The move sparked an instant furor in the Washington, D.C. suburban community. Gov. Larry Hogan was among the first to voice criticism, and on Monday he signed an executive order withdrawing from county health boards the authority to order school closings, saying that school districts themselves should make that decision for public schools, and that counties should not force private/religious schools to close so long as they are operating within state and federal safety guidelines.
I’d been puzzled about why, in its now‐overturned order, Montgomery County had selected a particular date, October 1, two months out—did that reflect some sort of public health or scientific insight? Then someone pointed out that September 30 is the cutoff date in Maryland to count official public school enrollment. Many real‐world consequences, including but not limited to the magnitude of state and federal grants, depend on the count as of that date.
Note also that at a press briefing July 22, Montgomery County Public Schools (MCPS) Superintendent Dr. Jack Smith said MCPS enrollment of new students was coming in well below expectations, with only about 300 K-12 new students enrolled as of the beginning of July compared with the more than 2,500 that had been projected by the end of August.

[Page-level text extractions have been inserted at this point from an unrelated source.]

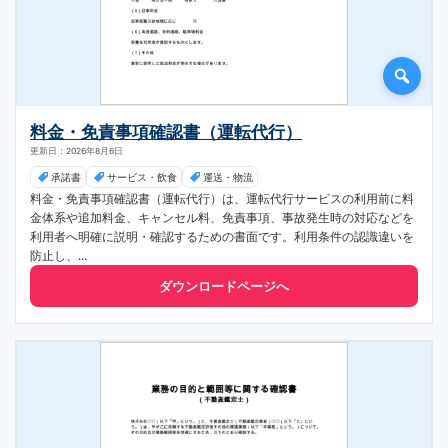
料金・免責事項確認書（運転代行）
更新日：2026年8月6日
承諾書
サービス・飲食
運送・物流
料金・免責事項確認書（運転代行）は、運転代行サービスの利用前に料
金体系や追加料金、キャンセル料、免責事項、事故発生時の対応などを
利用者へ明確に説明・確認するための書面です。利用条件の認識違いを
防止し、...
ダウンロードページへ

The safety issues here are complex and I don’t know what the right answers are, or whether there is exactly one such answer right for all kids and schools. While Montgomery County and nearby areas have had a lot of success getting COVID-19 transmission levels down, both the local prevalence of the virus and the state of knowledge about transmission and risk change constantly.
But I can see why there’s a problem in leaving an arbitrary power to shut down private and religious schools in the hands of their biggest competitor.